Nicholas Montemarano is the author of the short story collection If the Sky Falls (2005) and the novel A Fine Place (2002). His short stories have been published in Esquire, Zoetrope: All-Story, Tin House, DoubleTake, Gettysburg Review, Antioch Review, Agni, Pushcart Prize XXVII, and elsewhere. He has received fellowships from Yaddo, The MacDowell Colony, the Edward F. Albee Foundation, and the National Endowment for the Arts. He teaches at Franklin & Marshall College in Lancaster, Pennsylvania. Novelist Jill McCorkle selected his story “Once Removed” as the winner of the 2006 Eudora Welty Prize in Fiction.
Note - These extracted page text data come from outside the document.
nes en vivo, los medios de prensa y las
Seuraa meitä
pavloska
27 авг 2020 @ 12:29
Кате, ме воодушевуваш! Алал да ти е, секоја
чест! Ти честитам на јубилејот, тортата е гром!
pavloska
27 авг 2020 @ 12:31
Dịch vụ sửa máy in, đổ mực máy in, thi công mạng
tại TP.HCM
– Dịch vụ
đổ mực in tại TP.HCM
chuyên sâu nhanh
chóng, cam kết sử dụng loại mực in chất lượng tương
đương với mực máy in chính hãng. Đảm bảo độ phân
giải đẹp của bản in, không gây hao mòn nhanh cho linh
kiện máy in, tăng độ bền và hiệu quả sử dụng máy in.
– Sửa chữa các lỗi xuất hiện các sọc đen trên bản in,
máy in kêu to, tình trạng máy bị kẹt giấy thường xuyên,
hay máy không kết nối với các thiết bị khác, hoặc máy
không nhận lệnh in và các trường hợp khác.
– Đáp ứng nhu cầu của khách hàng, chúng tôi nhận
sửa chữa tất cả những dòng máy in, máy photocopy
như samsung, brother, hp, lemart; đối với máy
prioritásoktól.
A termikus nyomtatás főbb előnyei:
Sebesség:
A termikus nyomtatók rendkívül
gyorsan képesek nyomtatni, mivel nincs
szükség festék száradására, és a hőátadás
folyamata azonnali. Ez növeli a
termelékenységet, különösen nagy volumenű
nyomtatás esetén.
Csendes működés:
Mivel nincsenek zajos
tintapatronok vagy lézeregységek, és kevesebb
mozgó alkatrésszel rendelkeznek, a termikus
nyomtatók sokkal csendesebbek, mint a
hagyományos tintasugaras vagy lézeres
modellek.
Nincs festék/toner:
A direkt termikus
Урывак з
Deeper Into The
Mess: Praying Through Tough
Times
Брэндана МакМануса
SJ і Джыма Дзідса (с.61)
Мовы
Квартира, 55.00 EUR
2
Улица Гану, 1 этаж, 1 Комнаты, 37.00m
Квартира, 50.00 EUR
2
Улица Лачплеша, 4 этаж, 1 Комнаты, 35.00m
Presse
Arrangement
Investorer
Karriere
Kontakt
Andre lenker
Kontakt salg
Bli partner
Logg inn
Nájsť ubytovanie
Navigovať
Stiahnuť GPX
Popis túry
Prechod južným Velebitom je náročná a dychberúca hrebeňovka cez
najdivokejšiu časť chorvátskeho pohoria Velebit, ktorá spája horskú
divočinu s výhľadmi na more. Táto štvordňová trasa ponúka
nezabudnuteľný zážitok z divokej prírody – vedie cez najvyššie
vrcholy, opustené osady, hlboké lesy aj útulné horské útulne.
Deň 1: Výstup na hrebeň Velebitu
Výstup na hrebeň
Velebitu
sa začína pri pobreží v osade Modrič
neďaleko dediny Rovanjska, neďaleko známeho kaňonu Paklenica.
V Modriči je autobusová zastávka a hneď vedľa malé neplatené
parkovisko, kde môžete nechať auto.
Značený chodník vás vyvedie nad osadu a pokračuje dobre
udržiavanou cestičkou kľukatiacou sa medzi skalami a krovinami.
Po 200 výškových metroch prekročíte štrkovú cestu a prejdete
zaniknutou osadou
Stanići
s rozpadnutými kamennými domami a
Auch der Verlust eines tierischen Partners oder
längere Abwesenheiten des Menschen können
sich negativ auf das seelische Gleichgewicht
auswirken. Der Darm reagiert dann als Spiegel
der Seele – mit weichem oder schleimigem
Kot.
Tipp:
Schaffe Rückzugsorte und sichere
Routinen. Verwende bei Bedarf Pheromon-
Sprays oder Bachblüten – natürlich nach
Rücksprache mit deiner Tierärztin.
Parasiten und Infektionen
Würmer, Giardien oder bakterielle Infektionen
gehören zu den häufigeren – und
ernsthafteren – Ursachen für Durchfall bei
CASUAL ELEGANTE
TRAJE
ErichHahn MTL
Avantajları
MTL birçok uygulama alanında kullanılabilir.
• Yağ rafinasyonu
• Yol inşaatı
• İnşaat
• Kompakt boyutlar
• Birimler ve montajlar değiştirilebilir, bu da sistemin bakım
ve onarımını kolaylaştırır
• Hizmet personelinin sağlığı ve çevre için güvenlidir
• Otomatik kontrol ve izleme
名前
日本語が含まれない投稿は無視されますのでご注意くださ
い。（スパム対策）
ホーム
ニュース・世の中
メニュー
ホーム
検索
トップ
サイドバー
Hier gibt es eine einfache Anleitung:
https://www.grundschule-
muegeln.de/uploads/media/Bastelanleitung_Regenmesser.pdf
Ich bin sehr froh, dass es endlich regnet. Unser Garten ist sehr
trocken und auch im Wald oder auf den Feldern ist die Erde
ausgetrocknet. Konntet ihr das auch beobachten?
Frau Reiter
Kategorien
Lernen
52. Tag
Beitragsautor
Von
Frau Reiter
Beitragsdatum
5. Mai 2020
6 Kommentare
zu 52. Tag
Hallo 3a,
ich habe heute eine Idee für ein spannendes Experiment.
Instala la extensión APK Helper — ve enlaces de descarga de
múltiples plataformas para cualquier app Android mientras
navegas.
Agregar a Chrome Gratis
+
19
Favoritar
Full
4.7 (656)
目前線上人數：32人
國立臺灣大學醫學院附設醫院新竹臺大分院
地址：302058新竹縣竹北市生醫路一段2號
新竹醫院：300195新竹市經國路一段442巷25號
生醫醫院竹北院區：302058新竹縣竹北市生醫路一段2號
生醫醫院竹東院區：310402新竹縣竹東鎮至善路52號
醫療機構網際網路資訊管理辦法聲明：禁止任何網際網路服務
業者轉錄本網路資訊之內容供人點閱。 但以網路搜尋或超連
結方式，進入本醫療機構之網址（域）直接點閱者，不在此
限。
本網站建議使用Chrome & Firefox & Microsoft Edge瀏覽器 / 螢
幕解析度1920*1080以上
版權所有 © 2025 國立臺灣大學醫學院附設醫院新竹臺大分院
Steven Schwartz is the author of two short story collections, To Leningrad in Winter (1985) and Lives of the Fathers (1991), and two novels, Therapy (1994) and A Good Doctor’s Son (1998). His stories and essays have appeared or are forthcoming in Kenyon Review, TriQuarterly, Ploughshares, North American Review, and Crazyhorse, among other journals. He has received numerous awards and fellowships, including a National Endowment of the Arts Fellowship, the 1999 Colorado Book Award for Fiction, and two O. Henry awards. He teaches creative writing at Colorado State University. Scholar Mark Winchell chose Schwartz’ essay “Tabula Rasa” for the 2006 Cleanth Brooks Prize in Nonfiction.



Jane Springer
is currently a doctoral candidate in Florida State University’s Creative Writing program. Her first book, Dear Blackbird (2007), was recently chosen by J. D. McClatchy as the 2006 recipient of the Agha Shahid Ali Prize for Poetry, from the University of Utah Press. Her poems have most recently appeared or are forthcoming in the Chattahoochee Review, Cincinnati Review, lyric, The Southern Review, Heliotrope, Margie, 32Poems, and New Letters. She will be a featured emerging writer at the CLMP’s “Periodically Speaking” event April 10 at the New York Public Library in Manhattan. Springer was awarded the 2006 Robert Penn Warren prize in Poetry for her poems “Quilts” and “Lamentations,” selected by Cleopatra Mathis.


The Southern Review’s 2006 Literary Awards were funded by Friends of The Southern Review.